Il nous faut un gouvernement. C’est urgent. Or nous n’en avons pas. Nous manquons d’oxygène. Nos morts se multiplient. Et nous n’avons aucune structure pour organiser l’aide extérieure, même lorsqu’elle arrive à nos portes.
Que peut-on faire ? Ici, et maintenant ?
Nous n’allons pas attendre jusqu’en 2024 [date des prochaines élections générales en Inde]. Jamais je n’aurais imaginé qu’un jour j’en viendrais à supplier le Premier ministre, Narendra Modi, de faire quelque chose pour moi. J’aurais préféré aller en prison plutôt que de lui demander quoi que ce soit. Mais aujourd’hui, alors que la mort nous fauche dans nos maisons, dans la rue, sur les parkings des hôpitaux, dans les grandes comme dans les petites villes, dans les villages, les forêts et les champs, moi, citoyenne ordinaire, je ravale ma fierté et joins ma voix à celle de millions de mes concitoyens pour le supplier, oui, le supplier, de se retirer. Du moins pour un moment. Je vous en conjure, démissionnez.
Pourquoi le virus prospère
Cette crise, c’est vous qui l’avez faite. Vous ne pouvez pas la résoudre. Vous ne feriez qu’empirer les choses. Ce virus se nourrit de la peur, de la haine et de l’ignorance. Il prospère quand vous muselez ceux qui osent élever la voix. Quand vous contrôlez si bien les médias qu’il faut lire la presse étrangère pour obtenir de vraies informations, le virus progresse encore plus. Il prospère quand un Premier ministre qui n’a jamais tenu une seule conférence de presse depuis toutes ces années au pouvoir est incapable de répondre aux questions, même dans cette période d’horreur glaçante.
Si vous ne partez pas, des centaines de milliers d’entre nous vont mourir, pour rien. Alors partez. Jhola utha ke [“Fais ton sac et casse-toi”]. Avec dignité. Vous avez devant vous de belles années de méditation et de solitude. Vous avez dit que c’était votre vœu le plus cher. Cela ne sera pas possible si vous permettez à cette hécatombe de se poursuivre.

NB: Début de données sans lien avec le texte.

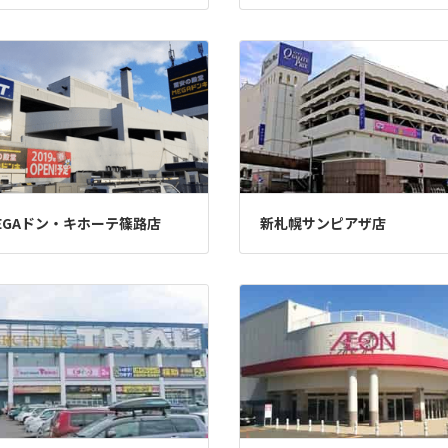
EGAドン・キホーテ篠路店
新札幌サンピアザ店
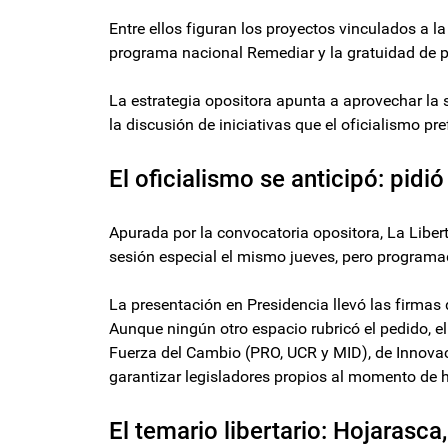
Entre ellos figuran los proyectos vinculados a la
programa nacional Remediar y la gratuidad de 
La estrategia opositora apunta a aprovechar la s
la discusión de iniciativas que el oficialismo pr
El oficialismo se anticipó: pidi
Apurada por la convocatoria opositora, La Libe
sesión especial el mismo jueves, pero programad
La presentación en Presidencia llevó las firmas
Aunque ningún otro espacio rubricó el pedido, e
Fuerza del Cambio (PRO, UCR y MID), de Innovac
garantizar legisladores propios al momento de h
El temario libertario: Hojarasca,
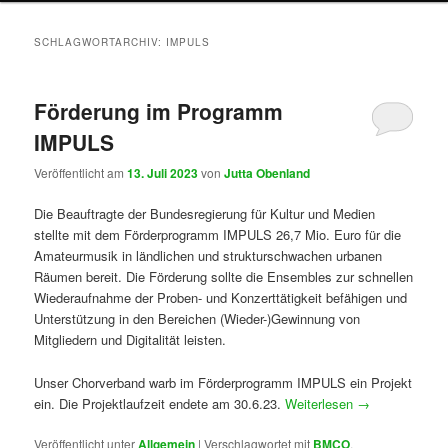
SCHLAGWORTARCHIV:
IMPULS
Förderung im Programm
IMPULS
Veröffentlicht am
13. Juli 2023
von
Jutta Obenland
Die Beauftragte der Bundesregierung für Kultur und Medien
stellte mit dem Förderprogramm IMPULS 26,7 Mio. Euro für die
Amateurmusik in ländlichen und strukturschwachen urbanen
Räumen bereit. Die Förderung sollte die Ensembles zur schnellen
Wiederaufnahme der Proben- und Konzerttätigkeit befähigen und
Unterstützung in den Bereichen (Wieder-)Gewinnung von
Mitgliedern und Digitalität leisten.
Unser Chorverband warb im Förderprogramm IMPULS ein Projekt
ein. Die Projektlaufzeit endete am 30.6.23.
Weiterlesen
→
Veröffentlicht unter
Allgemein
|
Verschlagwortet mit
BMCO
,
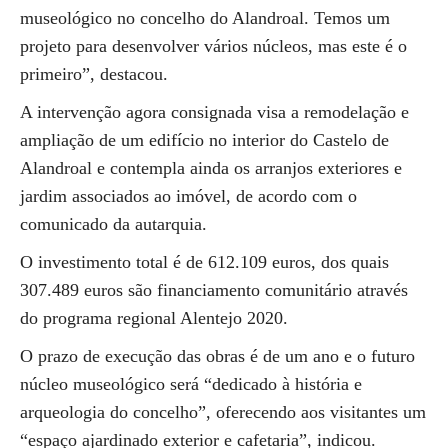
museológico no concelho do Alandroal. Temos um
projeto para desenvolver vários núcleos, mas este é o
primeiro”, destacou.
A intervenção agora consignada visa a remodelação e
ampliação de um edifício no interior do Castelo de
Alandroal e contempla ainda os arranjos exteriores e
jardim associados ao imóvel, de acordo com o
comunicado da autarquia.
O investimento total é de 612.109 euros, dos quais
307.489 euros são financiamento comunitário através
do programa regional Alentejo 2020.
O prazo de execução das obras é de um ano e o futuro
núcleo museológico será “dedicado à história e
arqueologia do concelho”, oferecendo aos visitantes um
“espaço ajardinado exterior e cafetaria”, indicou.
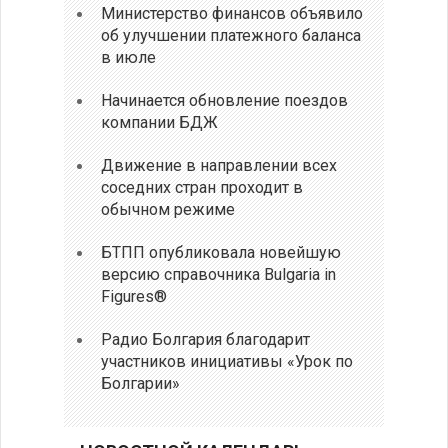
Министерство финансов объявило
об улучшении платежного баланса
в июле
Начинается обновление поездов
компании БДЖ
Движение в направлении всех
соседних стран проходит в
обычном режиме
БТПП опубликовала новейшую
версию справочника Bulgaria in
Figures®
Радио Болгария благодарит
участников инициативы «Урок по
Болгарии»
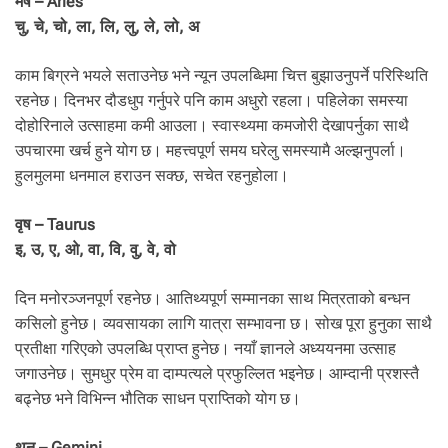
मेष – Aries
.
चु, चे, चो, ला, लि, लु, ले, लो, अ
काम बिग्रने भयले सताउनेछ भने न्यून उपलब्धिमा चित्त बुझाउनुपर्ने परिस्थिति
रहनेछ। दिनभर दौडधुप गर्नुपरे पनि काम अधुरो रहला। पहिलेका समस्या
दोहोरिनाले उत्साहमा कमी आउला। स्वास्थ्यमा कमजोरी देखापर्नुका साथै
उपचारमा खर्च हुने योग छ। महत्त्वपूर्ण समय घरेलु समस्यामै अल्झनुपर्ला।
हुलमुलमा धनमाल हराउन सक्छ, सचेत रहनुहोला।
वृष – Taurus
इ, उ, ए, ओ, वा, वि, वु, वे, वो
दिन मनोरञ्जनपूर्ण रहनेछ। आतिथ्यपूर्ण सम्मानका साथ मित्रताको बन्धन
कसिलो हुनेछ। व्यवसायका लागि यात्रा सम्भावना छ। सोख पूरा हुनुका साथै
प्रतीक्षा गरिएको उपलब्धि प्राप्त हुनेछ। नयाँ ज्ञानले अध्ययनमा उत्साह
जगाउनेछ। सुमधुर प्रेम वा दाम्पत्यले प्रफुल्लित भइनेछ। आम्दानी प्रशस्तै
बढ्नेछ भने विभिन्न भौतिक साधन प्राप्तिको योग छ।
थुन – Gemini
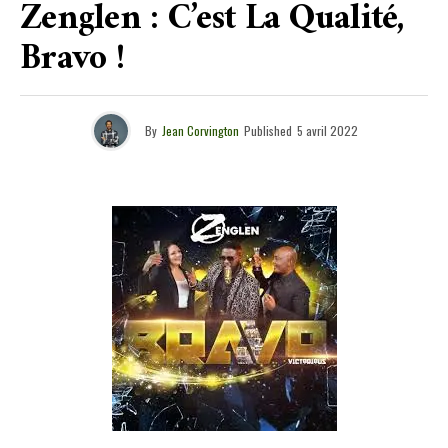
Zenglen : C’est La Qualité,
Bravo !
By
Jean Corvington
Published
5 avril 2022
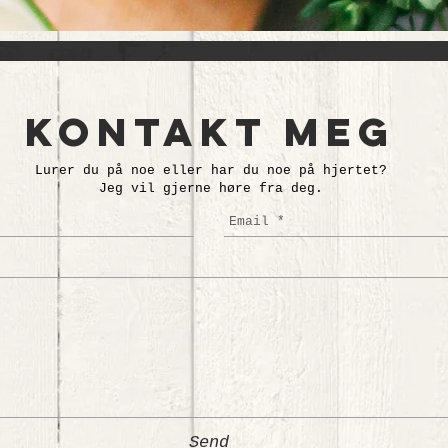
Kontakt meg
Lurer du på noe eller har du noe på hjertet?
Jeg vil gjerne høre fra deg.
Send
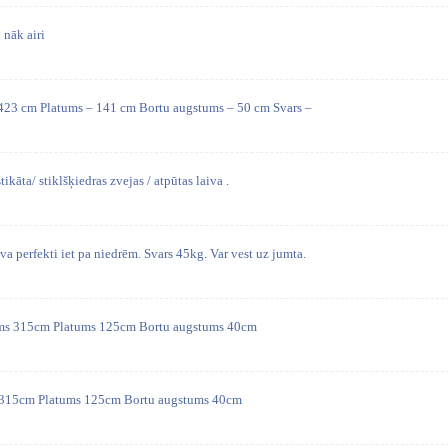
 nāk airi
 423 cm Platums – 141 cm Bortu augstums – 50 cm Svars –
ikāta/ stiklšķiedras zvejas / atpūtas laiva .
va perfekti iet pa niedrēm. Svars 45kg. Var vest uz jumta.
ums 315cm Platums 125cm Bortu augstums 40cm
s 315cm Platums 125cm Bortu augstums 40cm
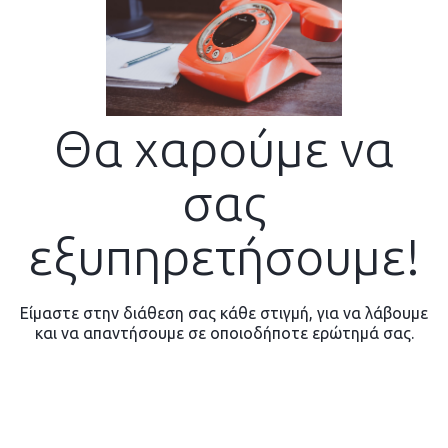
Θα χαρούμε να
σας
εξυπηρετήσουμε!
Είμαστε στην διάθεση σας κάθε στιγμή, για να λάβουμε
και να απαντήσουμε σε οποιοδήποτε ερώτημά σας.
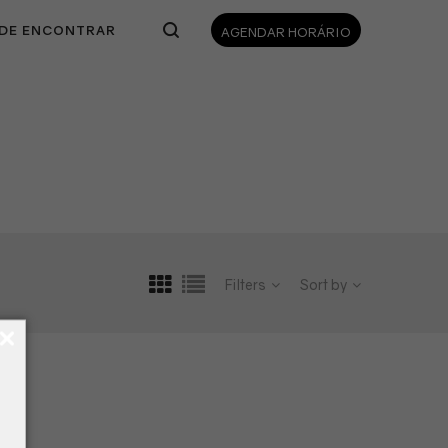
DE ENCONTRAR
AGENDAR HORÁRIO
Filters
Sort by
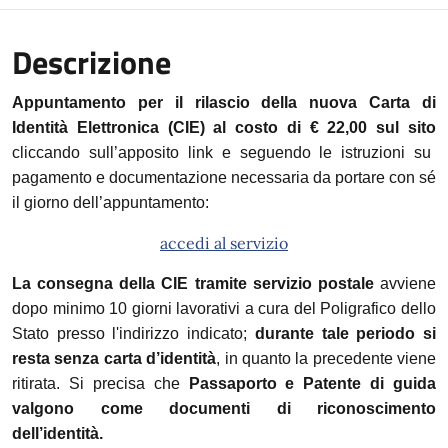
Descrizione
Appuntamento per il rilascio della nuova Carta di
Identità Elettronica (CIE) al costo di € 22,00 sul sito
cliccando sull’apposito link e seguendo le istruzioni su
pagamento e documentazione necessaria da portare con sé
il giorno dell’appuntamento:
accedi al servizio
La consegna della CIE tramite servizio postale
avviene
dopo minimo 10 giorni lavorativi a cura del Poligrafico dello
Stato presso l'indirizzo indicato;
durante tale periodo si
resta senza carta d’identità
, in quanto la precedente viene
ritirata. Si precisa che
Passaporto e Patente di guida
valgono come documenti di riconoscimento
dell’identità.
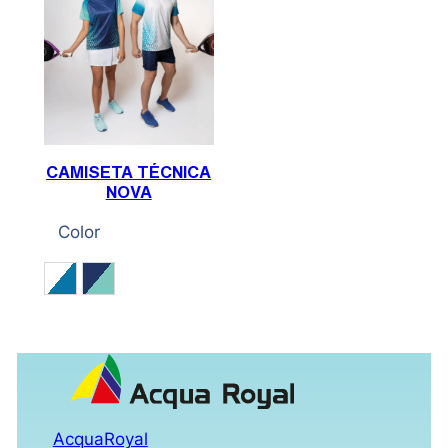
CAMISETA TÉCNICA
NOVA
Color
Blanco / Azul acqua
Marino / Verde piscina
AcquaRoyal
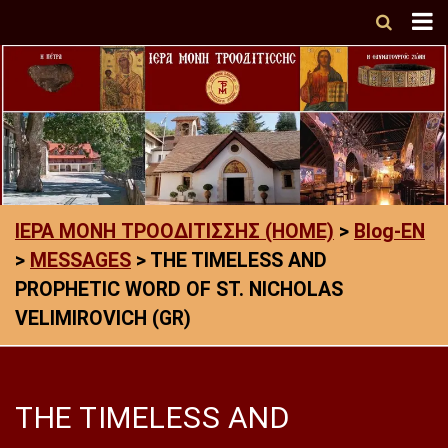
ΙΕΡΑ ΜΟΝΗ ΤΡΟΟΔΙΤΙΣΣΗΣ (HOME)
>
Blog-EN
>
MESSAGES
>
THE TIMELESS AND
PROPHETIC WORD OF ST. NICHOLAS
VELIMIROVICH (GR)
THE TIMELESS AND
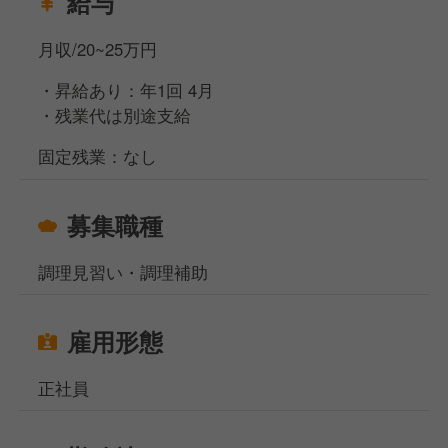
給与
月収/20~25万円
・昇給あり：年1回 4月
・残業代は別途支給
固定残業：なし
募集職種
調理見習い・調理補助
雇用形態
正社員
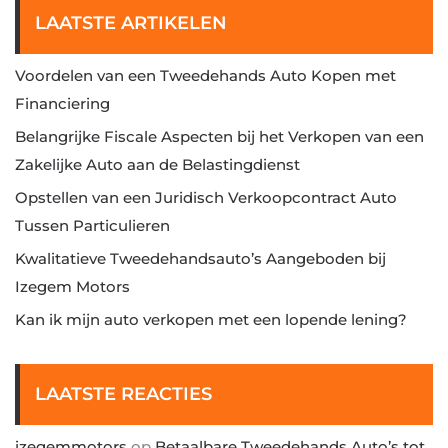
LAATSTE ARTIKELEN
Voordelen van een Tweedehands Auto Kopen met
Financiering
Belangrijke Fiscale Aspecten bij het Verkopen van een
Zakelijke Auto aan de Belastingdienst
Opstellen van een Juridisch Verkoopcontract Auto
Tussen Particulieren
Kwalitatieve Tweedehandsauto’s Aangeboden bij
Izegem Motors
Kan ik mijn auto verkopen met een lopende lening?
LAATSTE REACTIES
izegemmotors
op
Betaalbare Tweedehands Auto’s tot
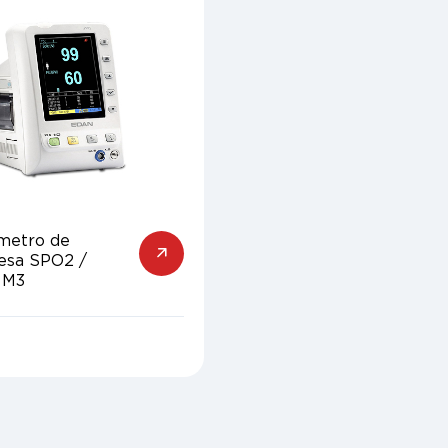
ímetro de
esa SPO2 /
 M3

Comprendre qu’il faut admettre une opposition
Les remplaçants potentiels au sein de votre parti ne manquent pas. Ce sont des gens qui comprennent qu’il faut s’accorder même avec des opposants politiques en cette période de crise. Quelle que soit cette personne issue de votre parti avec la bénédiction du Rashtriya Swayamsevak Sangh [milice nationaliste hindoue] –, elle pourra diriger le gouvernement ainsi qu’une commission de crise.
Les ministres en chef de chaque État pourraient y élire quelques délégués afin que tous se sentent représentés. Le Congrès [principal parti d’opposition], qui est un parti national, pourrait aussi en être. Ainsi que les scientifiques, les spécialistes des questions de santé publique, les médecins, les hauts fonctionnaires. Vous l’ignorez peut-être, mais c’est ce qu’on appelle la démocratie. Il n’y a pas de démocratie sans opposition. Sinon, c’est une tyrannie. Et ce virus les adore.
Une menace pour le reste du monde
Cette flambée de contaminations est de plus en plus considérée, à juste titre, comme un problème international, une menace pour le reste du monde. Votre incompétence donne aux autres pays un excellent alibi pour tenter de s’immiscer dans nos affaires et prendre en main la gestion de notre pays. Ce qui compromet cette souveraineté que nous avons si chèrement acquise. Nous allons redevenir une colonie. Cette éventualité est à prendre très au sérieux, ne la négligez pas.
Alors s’il vous plaît, partez. C’est la chose la plus responsable à faire. Vous n’êtes plus digne d’être notre Premier ministre.